Task requirements |
Say how many lines in the data hold "into". Nothing else belongs in the answer.

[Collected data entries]
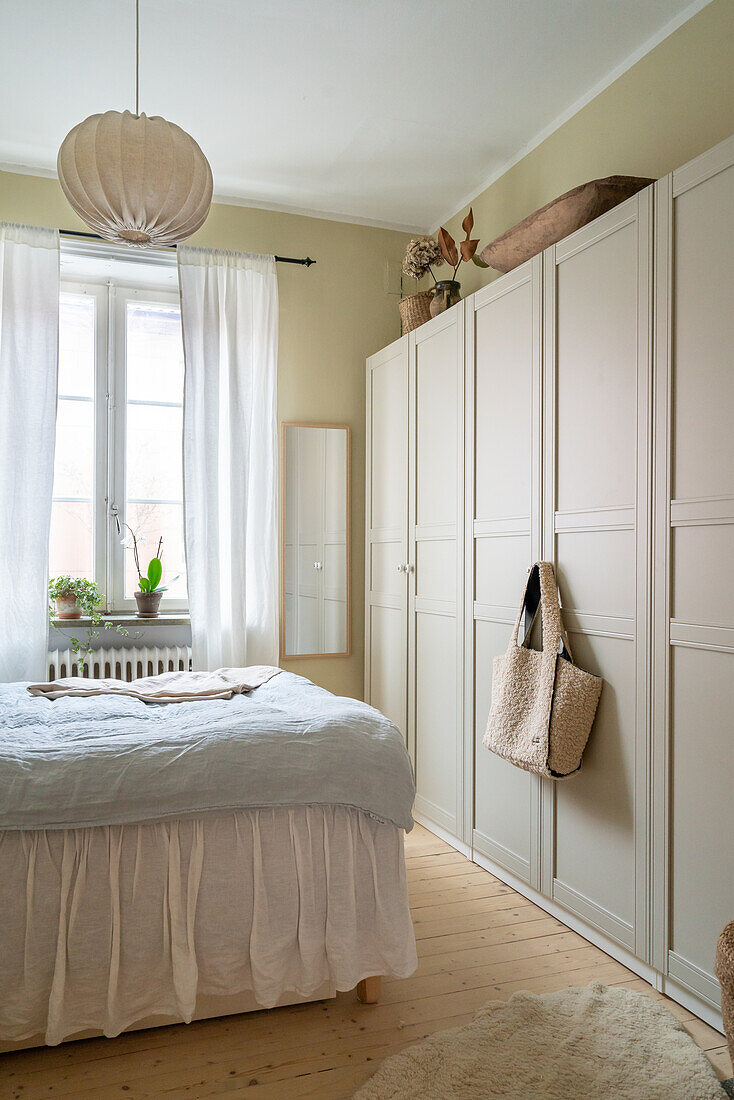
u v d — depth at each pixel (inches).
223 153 133.6
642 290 85.6
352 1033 76.5
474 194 147.4
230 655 142.9
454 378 124.8
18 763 70.9
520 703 99.4
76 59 107.5
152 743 75.5
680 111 99.3
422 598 134.8
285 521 153.9
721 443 75.5
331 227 157.8
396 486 145.6
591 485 93.8
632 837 86.4
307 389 156.0
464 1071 69.1
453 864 119.1
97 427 147.2
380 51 106.2
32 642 129.8
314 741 78.2
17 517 128.9
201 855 73.2
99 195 81.8
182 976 71.6
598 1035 74.3
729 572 74.4
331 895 76.3
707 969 76.7
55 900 69.6
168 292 153.4
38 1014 69.3
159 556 150.8
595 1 96.1
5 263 129.4
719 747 75.6
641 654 85.4
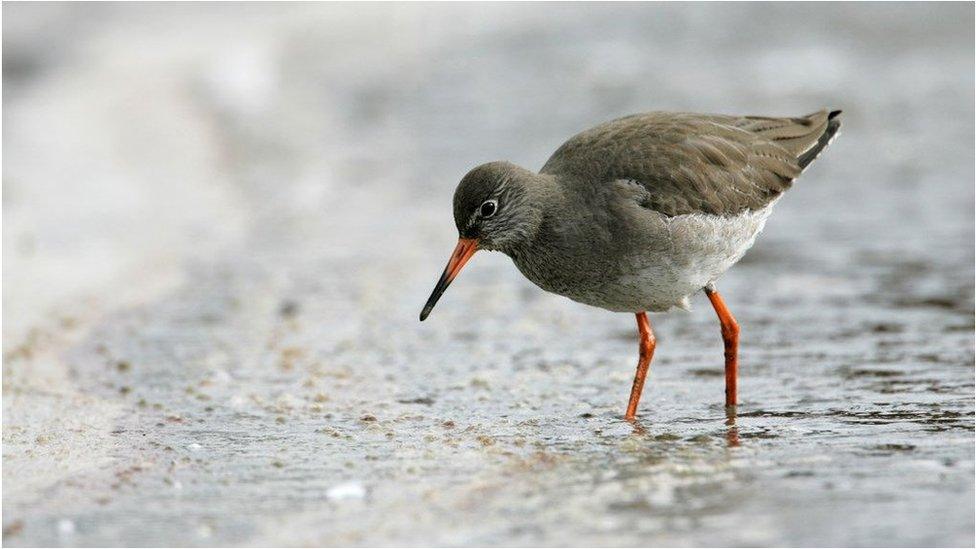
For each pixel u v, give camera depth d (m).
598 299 12.01
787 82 27.28
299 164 24.45
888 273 16.33
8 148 24.77
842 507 8.35
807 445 9.97
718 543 7.81
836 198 20.27
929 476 8.94
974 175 20.97
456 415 11.44
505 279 17.23
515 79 29.98
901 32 30.97
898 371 12.38
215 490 9.11
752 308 15.28
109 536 8.20
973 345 13.16
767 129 12.84
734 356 11.77
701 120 12.47
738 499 8.58
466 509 8.54
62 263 17.83
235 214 21.06
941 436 10.04
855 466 9.26
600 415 11.42
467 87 29.72
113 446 10.37
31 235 19.30
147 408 11.71
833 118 13.42
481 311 15.65
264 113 28.78
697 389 12.27
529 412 11.55
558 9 37.03
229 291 16.62
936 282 15.80
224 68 32.34
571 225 11.76
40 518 8.55
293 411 11.55
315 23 37.44
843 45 30.31
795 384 12.17
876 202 19.84
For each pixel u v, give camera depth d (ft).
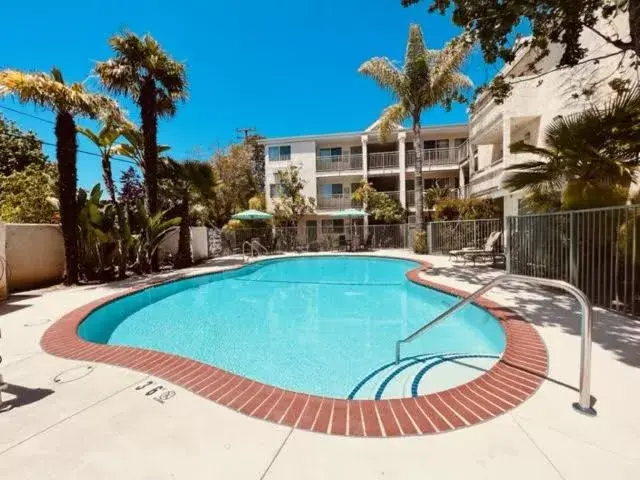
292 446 6.98
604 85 27.55
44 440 7.27
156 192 37.70
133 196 48.98
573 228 19.63
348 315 22.65
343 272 41.16
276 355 15.90
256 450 6.87
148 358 11.87
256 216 57.62
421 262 40.19
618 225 16.53
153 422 7.92
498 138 50.11
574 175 21.06
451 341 16.93
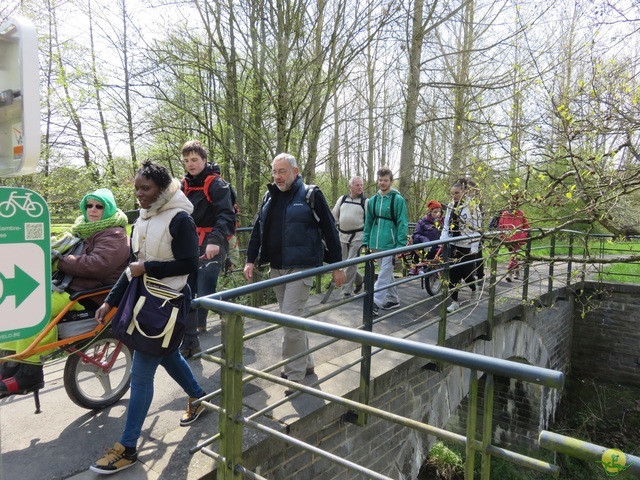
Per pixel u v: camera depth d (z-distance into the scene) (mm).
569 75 3953
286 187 3158
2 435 2715
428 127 12094
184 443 2619
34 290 1528
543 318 8219
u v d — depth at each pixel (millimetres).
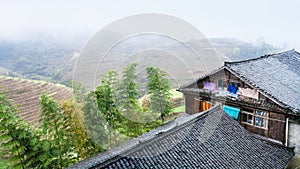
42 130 11734
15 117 10648
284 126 11828
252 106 12625
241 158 8516
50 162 11320
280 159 9398
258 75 13703
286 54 19125
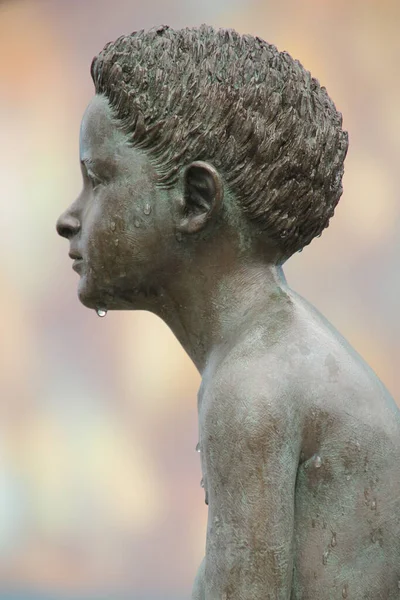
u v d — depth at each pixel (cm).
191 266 423
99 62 432
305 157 417
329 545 390
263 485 376
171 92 413
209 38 421
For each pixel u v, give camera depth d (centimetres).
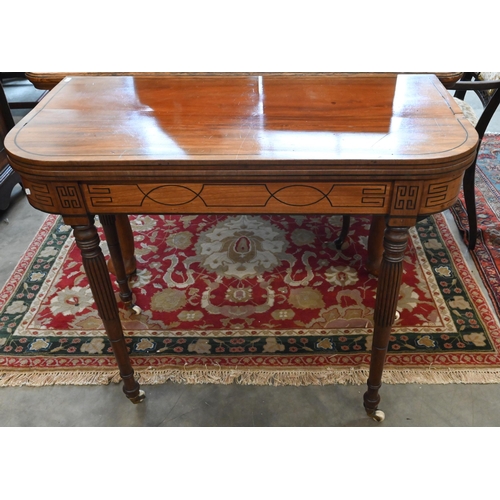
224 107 136
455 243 239
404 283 214
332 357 180
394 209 115
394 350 181
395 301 129
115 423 162
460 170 112
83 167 111
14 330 196
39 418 164
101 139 120
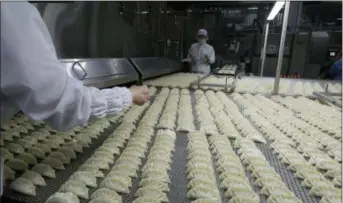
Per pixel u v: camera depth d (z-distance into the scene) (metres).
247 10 6.21
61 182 0.98
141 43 4.32
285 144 1.35
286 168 1.13
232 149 1.30
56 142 1.31
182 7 6.36
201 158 1.14
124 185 0.94
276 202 0.87
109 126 1.61
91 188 0.95
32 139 1.32
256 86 3.21
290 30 5.92
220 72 4.32
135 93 1.11
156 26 5.02
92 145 1.32
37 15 0.63
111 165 1.12
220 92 2.82
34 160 1.11
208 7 6.36
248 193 0.92
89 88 0.87
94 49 2.89
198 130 1.57
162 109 2.08
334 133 1.59
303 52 5.62
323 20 6.14
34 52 0.59
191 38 6.61
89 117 0.84
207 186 0.94
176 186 0.98
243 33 6.12
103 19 3.02
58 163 1.08
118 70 2.63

Response area |
2